* [WHAT YOU SHOULD DO]
The entries that follow include a run beginning at the line with "Ostereiersuche ein Pampuli, das" and ending at the line with "27. Januar 2021"; restate that run word for word and leave the rest out.

* [RECORD EXTRACTS]
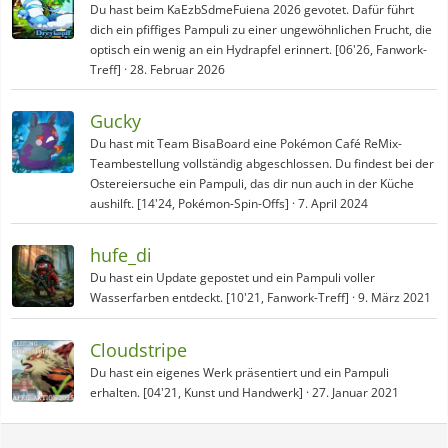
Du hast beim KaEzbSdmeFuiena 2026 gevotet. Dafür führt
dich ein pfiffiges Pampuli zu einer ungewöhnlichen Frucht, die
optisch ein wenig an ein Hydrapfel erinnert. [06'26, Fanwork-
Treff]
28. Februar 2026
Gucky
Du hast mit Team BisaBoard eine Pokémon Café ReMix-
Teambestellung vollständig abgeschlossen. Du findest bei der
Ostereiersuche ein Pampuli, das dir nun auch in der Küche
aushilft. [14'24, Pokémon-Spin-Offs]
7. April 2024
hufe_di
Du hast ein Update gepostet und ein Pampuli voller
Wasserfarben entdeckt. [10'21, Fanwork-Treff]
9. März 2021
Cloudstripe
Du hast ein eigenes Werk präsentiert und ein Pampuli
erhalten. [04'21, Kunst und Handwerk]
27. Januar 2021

...

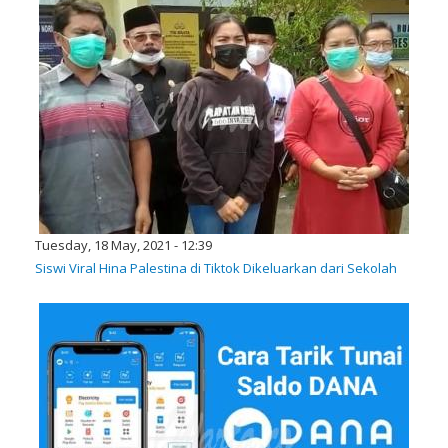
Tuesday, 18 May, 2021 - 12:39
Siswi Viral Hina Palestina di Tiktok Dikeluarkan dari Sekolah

* [RESULT BELOW]
Ostereiersuche ein Pampuli, das dir nun auch in der Küche
aushilft. [14'24, Pokémon-Spin-Offs]
7. April 2024
hufe_di
Du hast ein Update gepostet und ein Pampuli voller
Wasserfarben entdeckt. [10'21, Fanwork-Treff]
9. März 2021
Cloudstripe
Du hast ein eigenes Werk präsentiert und ein Pampuli
erhalten. [04'21, Kunst und Handwerk]
27. Januar 2021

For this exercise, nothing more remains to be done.